What is Data Warehouse?

Data Warehouse

  • A data warehouse is a central repository of data that is designed for reporting and data analysis rather than for transaction processing
  •  It usually contains data from OLTP applications and other diverse data sources.
  • It separates analysis workload from transaction workload and enables an organization to consolidate data from several sources.
  • Data warehouse environment includes ETL solution, an online analytical processing (OLAP) engine, client analysis tools, and other applications that manage the process of gathering data and delivering it to business users.

Data warehouses vs. OLTP

  • Data warehouses are not usually in 3NF, while in OLTP environments the data is usually normalized.

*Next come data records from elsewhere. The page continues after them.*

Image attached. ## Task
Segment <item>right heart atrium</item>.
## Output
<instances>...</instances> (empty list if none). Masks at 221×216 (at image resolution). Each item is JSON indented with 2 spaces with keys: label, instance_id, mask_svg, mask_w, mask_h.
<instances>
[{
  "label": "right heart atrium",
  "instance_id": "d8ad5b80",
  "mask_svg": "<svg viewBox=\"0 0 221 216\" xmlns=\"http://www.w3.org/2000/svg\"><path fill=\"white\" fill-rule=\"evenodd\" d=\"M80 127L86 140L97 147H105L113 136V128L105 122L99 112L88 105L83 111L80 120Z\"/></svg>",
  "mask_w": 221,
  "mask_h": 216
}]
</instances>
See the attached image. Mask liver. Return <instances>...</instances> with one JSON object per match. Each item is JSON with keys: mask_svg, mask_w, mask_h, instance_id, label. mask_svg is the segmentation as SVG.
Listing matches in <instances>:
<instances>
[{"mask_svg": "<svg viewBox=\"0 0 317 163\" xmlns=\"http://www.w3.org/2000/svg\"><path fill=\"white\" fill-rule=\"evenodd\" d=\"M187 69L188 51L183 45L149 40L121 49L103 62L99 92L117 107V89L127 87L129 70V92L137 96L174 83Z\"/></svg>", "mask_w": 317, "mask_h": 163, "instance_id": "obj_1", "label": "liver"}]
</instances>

  • A data warehouse is updated on a regular basis by the ETL process (run nightly or weekly) using bulk data modification techniques. The end users of a data warehouse do not directly update the data warehouse.
  • In OLTP systems, end users routinely issue individual data modification statements to the database. The OLTP database is always up to date, and reflects the current state of each business transaction.
  • A data warehouse often uses star schema design (Denormalized), while OLTP systems often use fully normalized schemas.
  • Data warehouses usually store many months or years of data. This is to support historical analysis, while OLTP systems usually store data from only a few weeks or months.


Why do we need a data warehouse?

 
Data warehouses are used extensively in the largest and most complex businesses around the world. In demanding situations, good decision making becomes critical. Significant and relevant data is required to make decisions. This is possible only with the help of a well-designed data warehouse.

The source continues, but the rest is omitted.